Other possibilities are to integrate the Taylor Series for Sin x on some interval or from first principles as here http://www.math.com/tables/derivatives/more/trig.htm
a good thing to remember is the integral of a cofunction is alsways negative that explains the negative sign
lmao she has no clue how to integrate \(\sin\) and there's people suggesting she use Euler's identity, hahaha.
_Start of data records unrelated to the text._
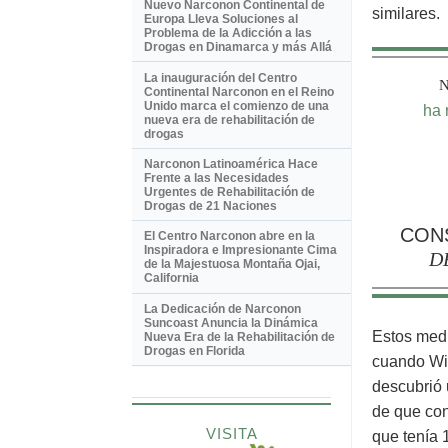
Nuevo Narconon Continental de
similares.
Europa Lleva Soluciones al
Problema de la Adicción a las
Drogas en Dinamarca y más Allá
La inauguración del Centro
Continental Narconon en el Reino
Unido marca el comienzo de una
ha 
nueva era de rehabilitación de
drogas
Narconon Latinoamérica Hace
Frente a las Necesidades
Urgentes de Rehabilitación de
Drogas de 21 Naciones
CON
El Centro Narconon abre en la
Inspiradora e Impresionante
Cima
D
de la Majestuosa Montaña Ojai,
California
La Dedicación de Narconon
Suncoast Anuncia la Dinámica
Estos medi
Nueva Era de la Rehabilitación de
Drogas en Florida
cuando Wil
descubrió 
de que con
VISITA
que tenía 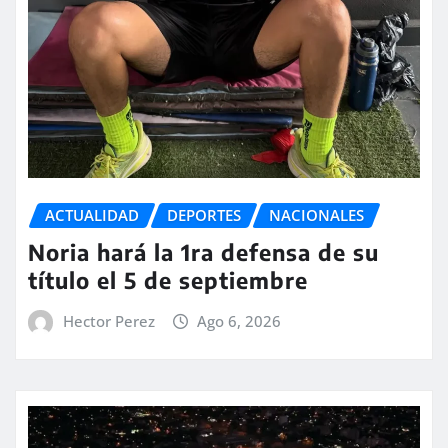
ACTUALIDAD
DEPORTES
NACIONALES
Noria hará la 1ra defensa de su
título el 5 de septiembre
Hector Perez
Ago 6, 2026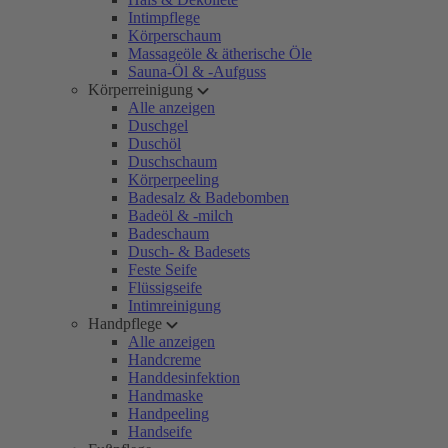
Intimpflege
Körperschaum
Massageöle & ätherische Öle
Sauna-Öl & -Aufguss
Körperreinigung
Alle anzeigen
Duschgel
Duschöl
Duschschaum
Körperpeeling
Badesalz & Badebomben
Badeöl & -milch
Badeschaum
Dusch- & Badesets
Feste Seife
Flüssigseife
Intimreinigung
Handpflege
Alle anzeigen
Handcreme
Handdesinfektion
Handmaske
Handpeeling
Handseife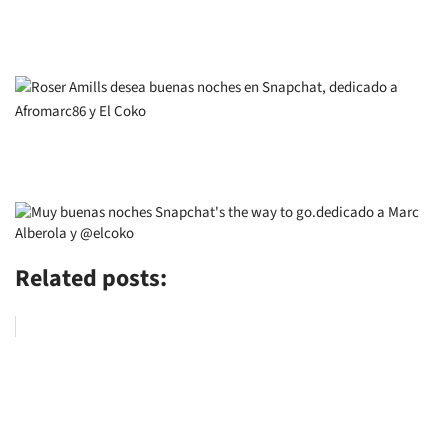
Related posts: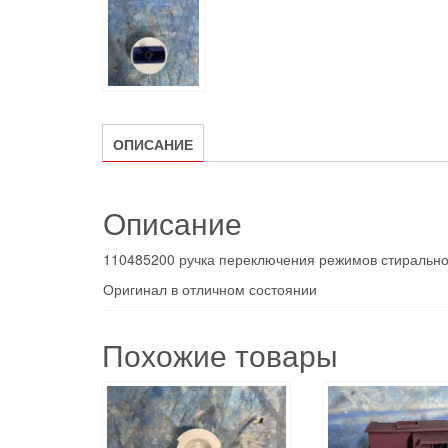
ОПИСАНИЕ
Описание
110485200 ручка переключения режимов стиральн
Оригинал в отличном состоянии
Похожие товары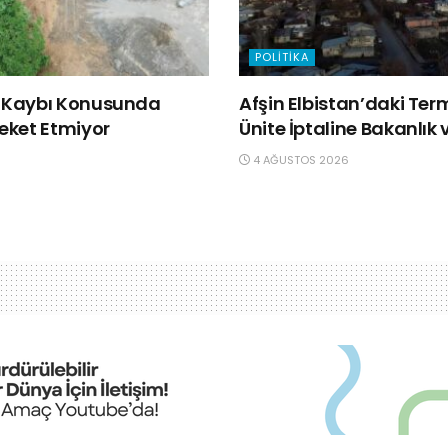
POLITIKA
ğa Kaybı Konusunda
Afşin Elbistan’daki Ter
reket Etmiyor
Ünite İptaline Bakanlık v
4 AĞUSTOS 2026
thanks to every one i got the ans!!!!!!
She has clue how to integrate but she is asking why?? and mind your language @across
@DHASHNI, this follows from the differentiation of the trigonometric functions:\[\sin x\implies\cos x\\\cos x\implies-\sin x\\-\sin x\implies-\cos x\\-\cos x\implies\sin x\\\]
@across prove them...
I can Google you a proof in less than five seconds. I don't have to prove anything to you.
That is what she is asking... Google??? What else you can do...
@across : i knw the formulas ....... i jus wanna know how integral sinx is (-cos x)........the proof for that~
here's another fun proof \[\int sinx dx\] let u = cosx du = -sin x dx -du = sinxdx \[\implies\int -du\] \[\implies -\int du\] \[\implies -u\] \[\implies -\sin x\]
Now did you get what she said @across .. If you don't know how to prove them then do not make fun of anybody...
OH, she wants the PROOF. For all we know, the title may have suggested a geometric interpretation.
I think a word known as WHY is sufficient for all the things...